Subgraph

For some use cases you may only be interested in a subset of nodes within the graph. One solution could be to call g.nodes and filter before continuing your workflow. However, this does not remove anything from future function calls — you would have to constantly recheck these lists.

To handle this, Raphtory provides the subgraph() function which takes a list of nodes of interest. This returns a GraphView where all nodes not in the list are hidden from all future function calls. This also hides any edges linked to hidden nodes to keep the subgraph consistent.

In the example below we demonstrate this by looking at the neighbours of FELIPE in the full graph, compared to a subgraph of FELIPE, LIPS, NEKKE, LOME and BOBO. We also show how subgraph() can be combined with other view functions, in this case a window between the 17th and 18th of June.

Excluding nodes

Sometimes it's easier to specify which nodes you don't want rather than listing all the ones you do. The exclude_nodes() function is the opposite of subgraph() — it removes the specified nodes from the view while keeping everything else.

Helper subgraph functions

Raphtory provides several convenience functions for common subgraph operations, saving you from writing boilerplate code.

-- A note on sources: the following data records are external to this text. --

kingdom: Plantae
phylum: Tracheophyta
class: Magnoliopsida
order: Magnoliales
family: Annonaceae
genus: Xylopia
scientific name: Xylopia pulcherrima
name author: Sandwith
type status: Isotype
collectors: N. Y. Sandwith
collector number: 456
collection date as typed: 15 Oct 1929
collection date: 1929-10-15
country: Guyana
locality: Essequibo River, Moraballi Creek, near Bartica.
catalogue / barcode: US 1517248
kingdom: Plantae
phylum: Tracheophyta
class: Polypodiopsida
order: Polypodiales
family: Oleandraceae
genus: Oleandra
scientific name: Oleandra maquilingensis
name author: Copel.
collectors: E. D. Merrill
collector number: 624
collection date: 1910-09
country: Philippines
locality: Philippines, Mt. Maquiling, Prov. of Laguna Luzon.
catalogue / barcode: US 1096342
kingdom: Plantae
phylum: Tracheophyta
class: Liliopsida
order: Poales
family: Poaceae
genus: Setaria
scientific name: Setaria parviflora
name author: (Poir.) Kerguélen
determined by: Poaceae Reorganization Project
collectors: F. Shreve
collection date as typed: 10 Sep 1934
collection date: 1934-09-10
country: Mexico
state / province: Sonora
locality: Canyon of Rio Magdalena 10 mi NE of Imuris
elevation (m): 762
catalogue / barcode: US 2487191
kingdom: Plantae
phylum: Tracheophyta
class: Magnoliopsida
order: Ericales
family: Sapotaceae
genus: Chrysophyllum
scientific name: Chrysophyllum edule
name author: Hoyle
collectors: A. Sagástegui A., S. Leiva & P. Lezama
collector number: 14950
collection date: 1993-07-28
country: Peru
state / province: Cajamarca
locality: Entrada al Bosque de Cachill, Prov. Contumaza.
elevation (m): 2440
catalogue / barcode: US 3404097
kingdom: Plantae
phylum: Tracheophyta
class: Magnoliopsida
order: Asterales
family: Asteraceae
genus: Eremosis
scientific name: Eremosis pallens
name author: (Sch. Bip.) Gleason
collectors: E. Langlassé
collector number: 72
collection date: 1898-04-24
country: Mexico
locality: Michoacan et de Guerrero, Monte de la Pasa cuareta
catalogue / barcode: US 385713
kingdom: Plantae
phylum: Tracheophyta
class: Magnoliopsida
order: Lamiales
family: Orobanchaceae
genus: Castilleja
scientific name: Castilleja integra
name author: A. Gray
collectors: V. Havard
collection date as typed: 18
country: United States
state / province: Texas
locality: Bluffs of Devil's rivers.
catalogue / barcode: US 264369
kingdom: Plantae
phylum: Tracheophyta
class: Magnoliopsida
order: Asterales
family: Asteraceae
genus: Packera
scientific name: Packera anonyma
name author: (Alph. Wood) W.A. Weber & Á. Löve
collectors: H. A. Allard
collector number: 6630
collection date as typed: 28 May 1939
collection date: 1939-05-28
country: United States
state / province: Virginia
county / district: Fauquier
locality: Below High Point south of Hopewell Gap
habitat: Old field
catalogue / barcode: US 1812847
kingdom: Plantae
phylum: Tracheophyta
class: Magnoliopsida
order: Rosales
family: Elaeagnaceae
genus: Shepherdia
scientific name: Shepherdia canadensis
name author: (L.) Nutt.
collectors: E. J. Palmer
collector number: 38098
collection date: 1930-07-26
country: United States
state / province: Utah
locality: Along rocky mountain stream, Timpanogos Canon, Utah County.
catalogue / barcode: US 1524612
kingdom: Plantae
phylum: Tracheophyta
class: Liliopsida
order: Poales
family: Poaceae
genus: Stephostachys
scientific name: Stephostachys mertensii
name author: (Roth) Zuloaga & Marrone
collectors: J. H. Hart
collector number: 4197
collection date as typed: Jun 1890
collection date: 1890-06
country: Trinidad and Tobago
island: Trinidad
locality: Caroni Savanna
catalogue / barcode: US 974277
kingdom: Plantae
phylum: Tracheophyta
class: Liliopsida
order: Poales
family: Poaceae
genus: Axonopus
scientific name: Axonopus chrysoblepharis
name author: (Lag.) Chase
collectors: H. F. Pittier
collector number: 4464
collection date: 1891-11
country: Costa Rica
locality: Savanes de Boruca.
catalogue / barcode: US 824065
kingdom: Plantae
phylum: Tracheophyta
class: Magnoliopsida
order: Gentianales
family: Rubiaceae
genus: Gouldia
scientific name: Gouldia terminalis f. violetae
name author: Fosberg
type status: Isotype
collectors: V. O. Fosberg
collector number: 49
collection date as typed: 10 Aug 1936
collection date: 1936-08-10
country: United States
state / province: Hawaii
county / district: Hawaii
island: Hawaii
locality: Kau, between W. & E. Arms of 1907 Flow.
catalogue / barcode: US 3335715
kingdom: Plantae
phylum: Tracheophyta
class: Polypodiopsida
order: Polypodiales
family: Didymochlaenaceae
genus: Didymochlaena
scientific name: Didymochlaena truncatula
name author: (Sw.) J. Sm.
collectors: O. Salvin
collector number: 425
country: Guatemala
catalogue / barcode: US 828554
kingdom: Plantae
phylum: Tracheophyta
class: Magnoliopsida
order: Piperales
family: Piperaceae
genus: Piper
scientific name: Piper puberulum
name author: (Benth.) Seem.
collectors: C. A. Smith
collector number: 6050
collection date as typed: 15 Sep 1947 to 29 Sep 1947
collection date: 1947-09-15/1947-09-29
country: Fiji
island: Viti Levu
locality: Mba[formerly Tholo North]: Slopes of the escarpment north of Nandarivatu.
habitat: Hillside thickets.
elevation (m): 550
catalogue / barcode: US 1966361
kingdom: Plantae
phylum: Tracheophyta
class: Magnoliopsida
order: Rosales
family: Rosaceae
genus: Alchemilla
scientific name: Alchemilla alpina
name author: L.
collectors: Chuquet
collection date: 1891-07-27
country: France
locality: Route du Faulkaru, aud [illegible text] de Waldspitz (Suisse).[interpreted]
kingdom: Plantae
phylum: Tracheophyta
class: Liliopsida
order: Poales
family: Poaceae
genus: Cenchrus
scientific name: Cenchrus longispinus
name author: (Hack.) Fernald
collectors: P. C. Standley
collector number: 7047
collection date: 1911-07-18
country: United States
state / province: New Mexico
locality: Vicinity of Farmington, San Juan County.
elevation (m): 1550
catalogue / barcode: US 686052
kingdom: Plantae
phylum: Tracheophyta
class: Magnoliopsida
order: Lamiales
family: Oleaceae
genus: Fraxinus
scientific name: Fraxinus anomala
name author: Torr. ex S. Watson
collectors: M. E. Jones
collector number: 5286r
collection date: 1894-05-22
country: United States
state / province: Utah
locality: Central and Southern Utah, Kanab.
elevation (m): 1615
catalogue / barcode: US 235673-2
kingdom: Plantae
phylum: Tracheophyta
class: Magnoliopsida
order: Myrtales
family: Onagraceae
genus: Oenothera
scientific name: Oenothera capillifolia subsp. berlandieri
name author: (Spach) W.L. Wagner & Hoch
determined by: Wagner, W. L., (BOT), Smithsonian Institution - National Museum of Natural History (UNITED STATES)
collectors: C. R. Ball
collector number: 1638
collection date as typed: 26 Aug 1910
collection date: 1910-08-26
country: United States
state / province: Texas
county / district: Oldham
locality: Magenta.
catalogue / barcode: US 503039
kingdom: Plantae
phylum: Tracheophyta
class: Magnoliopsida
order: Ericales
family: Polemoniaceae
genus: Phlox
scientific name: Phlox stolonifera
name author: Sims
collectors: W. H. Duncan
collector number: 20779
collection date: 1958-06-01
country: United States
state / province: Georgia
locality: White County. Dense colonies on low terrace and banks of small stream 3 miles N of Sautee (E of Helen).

Largest connected component

When analysing real-world graphs, it's common to find disconnected components — isolated nodes or small clusters that aren't connected to the main network. The largest_connected_component() function extracts only the largest connected subgraph, which is often the most interesting part of your data.

Subgraph by node types

For heterogeneous graphs with multiple node types (e.g., people, companies, products), you can use subgraph_node_types() to extract only nodes of specific types. This is useful when you want to focus on a particular category of entities.